The Meeting will also help to forge alliances and cooperation among the different actors interested in receiving support in their efforts to reform the national health sector through international technical cooperation. The list of participants includes representatives from governments, employers' and workers' organizations, ILO, PAHO and other international organizations, national institutions in the health sector as well as from civil society.
The ILO is the specialized agency of the United Nations with a mandate for setting international labour standards and enhancing the scope of social protection for all.
PAHO is the specialized agency of the Inter-American system responsible for health issues. It is also the Regional Office of the World Health Organization. One of its main tasks is to seek "health for All" and to support member countries in their efforts to reform their health systems.
1 ILO/PAHO Latin American and Caribbean Regional Tripartite Meeting on the Extension of Health Care to Excluded Groups, Mexico, 29 November - 1 December 1999.
2 Overview of the exclusion of social protection in health in Latin America and the Caribbean, ILO/PAHO report to the ILO Tripartite meeting on the extension of social protection in health to excluded groups in Latin America and the Caribbean, Mexico, 29 November - 1 December 1999.
3 Synthesis of Case Studies of Micro-insurance Experiences and Other Forms of Extending Social Protection in Health in Latin America and the Caribbean, report to the ILO Tripartite meeting on the extension of social protection in health to excluded groups in Latin America and the Caribbean, Mexico, 29 November - 1 December 1999.
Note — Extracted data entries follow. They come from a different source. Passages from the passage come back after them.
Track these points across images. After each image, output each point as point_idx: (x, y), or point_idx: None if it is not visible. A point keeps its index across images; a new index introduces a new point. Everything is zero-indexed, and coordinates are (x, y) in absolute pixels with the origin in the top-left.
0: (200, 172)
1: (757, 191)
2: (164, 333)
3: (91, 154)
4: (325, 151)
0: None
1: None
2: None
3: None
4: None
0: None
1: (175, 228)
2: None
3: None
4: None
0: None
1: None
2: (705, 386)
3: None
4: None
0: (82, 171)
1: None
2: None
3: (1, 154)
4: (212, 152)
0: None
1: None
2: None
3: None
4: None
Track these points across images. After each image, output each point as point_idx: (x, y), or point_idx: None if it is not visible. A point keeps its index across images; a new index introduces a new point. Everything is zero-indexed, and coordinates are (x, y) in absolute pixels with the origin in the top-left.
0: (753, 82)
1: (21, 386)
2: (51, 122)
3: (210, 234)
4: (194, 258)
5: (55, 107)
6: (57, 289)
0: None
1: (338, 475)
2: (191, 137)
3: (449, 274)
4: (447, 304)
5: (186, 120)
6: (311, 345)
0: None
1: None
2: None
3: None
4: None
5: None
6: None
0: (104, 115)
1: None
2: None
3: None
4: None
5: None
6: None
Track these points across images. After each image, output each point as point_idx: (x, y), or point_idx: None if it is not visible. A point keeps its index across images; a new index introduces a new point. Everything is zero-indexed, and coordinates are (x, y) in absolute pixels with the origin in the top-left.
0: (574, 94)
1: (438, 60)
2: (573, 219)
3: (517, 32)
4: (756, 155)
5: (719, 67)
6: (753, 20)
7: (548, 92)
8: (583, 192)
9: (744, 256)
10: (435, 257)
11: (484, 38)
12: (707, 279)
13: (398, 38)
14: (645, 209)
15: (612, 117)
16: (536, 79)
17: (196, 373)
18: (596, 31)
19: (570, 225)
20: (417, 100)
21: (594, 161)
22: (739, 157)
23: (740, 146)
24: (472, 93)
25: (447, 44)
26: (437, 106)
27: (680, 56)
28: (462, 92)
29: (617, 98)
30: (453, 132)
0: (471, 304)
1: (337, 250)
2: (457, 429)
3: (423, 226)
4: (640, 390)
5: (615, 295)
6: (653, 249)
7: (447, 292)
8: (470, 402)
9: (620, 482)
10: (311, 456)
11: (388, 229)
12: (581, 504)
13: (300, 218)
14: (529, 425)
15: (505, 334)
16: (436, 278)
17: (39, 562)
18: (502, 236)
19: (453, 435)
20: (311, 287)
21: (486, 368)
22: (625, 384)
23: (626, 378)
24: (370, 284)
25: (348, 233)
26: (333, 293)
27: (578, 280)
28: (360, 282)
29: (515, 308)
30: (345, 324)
Table: Percentage of the population covered by social security in health (1995)
Percentage of population
Population without social
|Antigua and Barbuda||100||0|
|Saint Kitts and Nevis||100||0|
|Saint Vincent and the Grenadines||100||0|
|Trinidad and Tobago||100||0|
Source: Overview of the exclusion of social protection in health in Latin America and the Caribbean, ILO/PAHO report to the ILO Tripartite meeting on the extension of social protection in health to excluded groups in Latin America and the Caribbean, Mexico, 29 November - 1 December 1999.